August Reflections: On The Joy of Missing Out

I’ve never been good at going to the bathroom alone. I almost always ask to take a friend, for the comradery, for a whispering conversation. I thought it was a trait I’d give up by my 20s but the yearn still persists today.

I love company and closeness, I find myself craving it all the time. The need to be around and involved and next to someone I know.

It’s Summer and everyone is out, sweating, laughing, eating, gripping to our last long days and this feeling swells in my belly. The overwhelming need to be connected and in community all the time. Often it feels like everything is happening all at once–a party, a dinner, a stroll– I want to be a part of it all. I guess I identify as an extrovert but I’m also a person who gets nervous thinking about all the life that might happen when I’m not there. 

It feels silly to type out, juvenile maybe. Because sometimes I can be my best self when I’m alone. Alone alone. Not crutched to my phone, or using a book I haven’t read as a prop or a guard, but sitting with myself and my big silly feelings on the earth that gave birth to me. And in those rare moments awarded to me or chosen by me, I start to think how much of this life I’m missing out on: feet planted to the ground, thoughts stirring, aware of my body and who I might be when I’m by myself. 
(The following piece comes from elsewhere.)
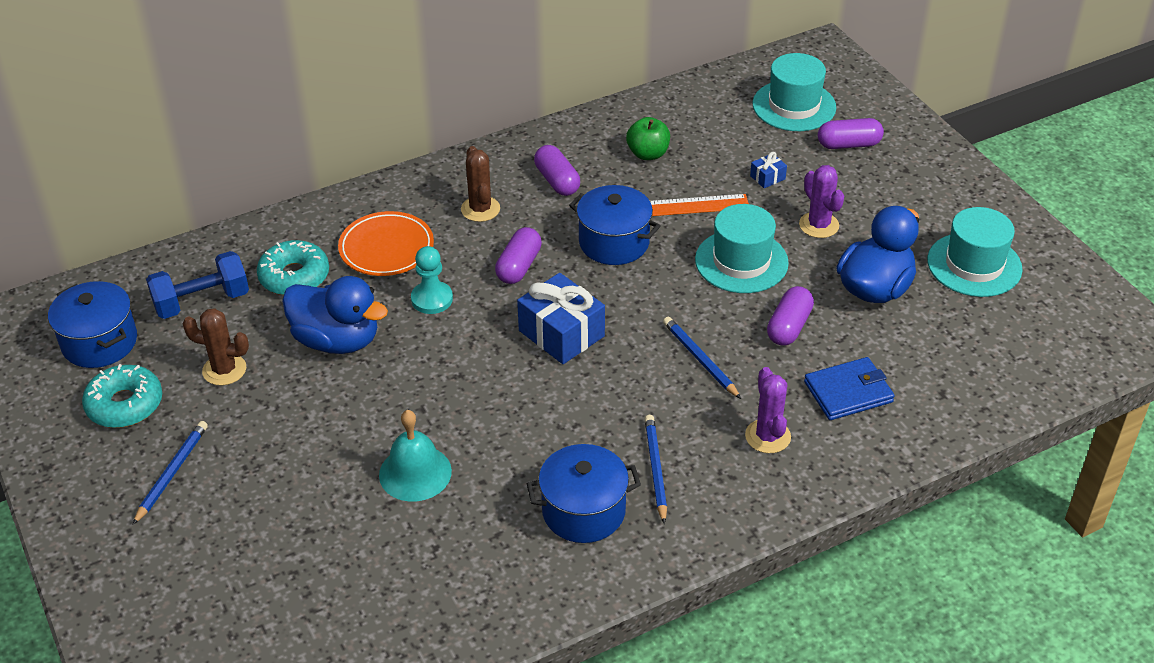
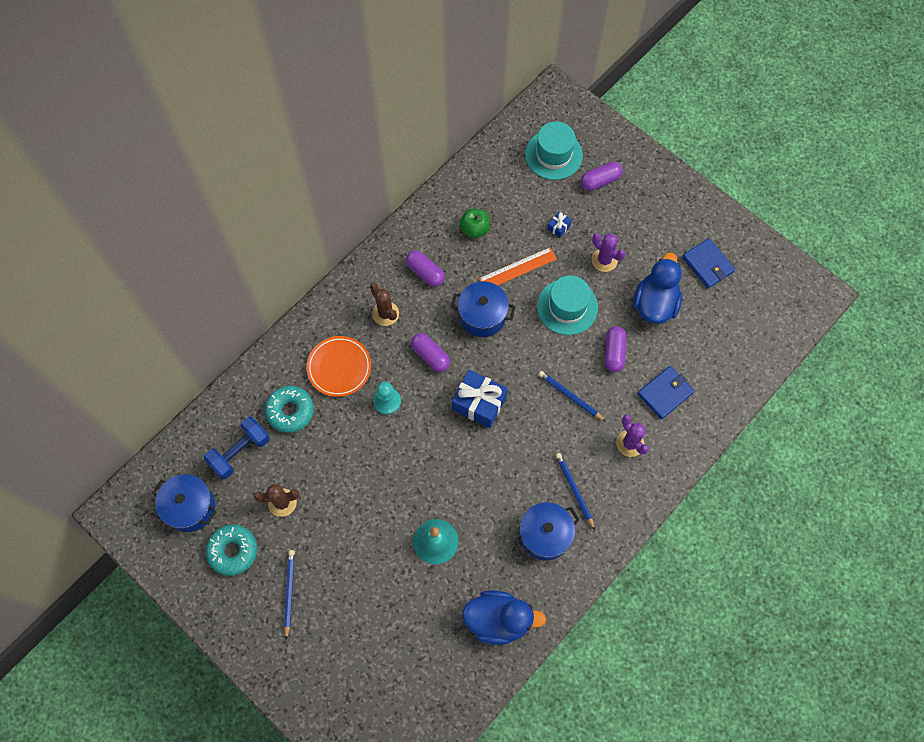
camera: 20 degrees left, 25 degrees up
(337, 340) = (342, 455): blue duck -> blue duck (498, 620)
(519, 266) = (430, 356): purple capsule -> purple capsule turned 45 degrees counterclockwise
(974, 265) = (707, 264): turquoise hat -> blue wallet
And then the wave comes rushing back in, wondering who is where, will I be missed, and all the things happening without me. 

I tend to operate under the guise that the best experiences are ones shared. And while some are, being in constant community with others (both IRL and virtually) is staggering. 

It’s not that I don’t occasionally crave solitude, I have a hard time putting the action into place. I deprioritize my ‘me-time’, pushing back calendar dates and mental reminders that it’s high time I hit do not disturb. 

I’m not sure I’ll ever be good at eating alone, arriving too early, or waiting for a friend who’s running late. But I’m trying to have an easier time tapping out because after a certain point my presence becomes a performance – serving an audience of people at a party, at a dinner, on a stroll. And maybe it starts with planting my feet on the earth more or finally reading that book that is not a prop, and returning to myself all the promised hours of alone time. Yes, even in the Summer when it feels like everyone is out and everything is happening all at once. 

I wish I had a neat conclusion to draw these ramblings to. I wish I had better things to say, something inspirational enough to make someone write it down, remember it, save it for later. But no, all I have are these quips and musings about my inability to be alone, and both the vital and difficult feelings community can bring. 

I don’t have a solid answer, advice, or any kind of enlightenment (I’m a child of the internet age!). I just have a feeling to share; a couple hundred words, and a bit of hope that these pockets of time we can give to ourselves will amount to some kind of growth, to something good.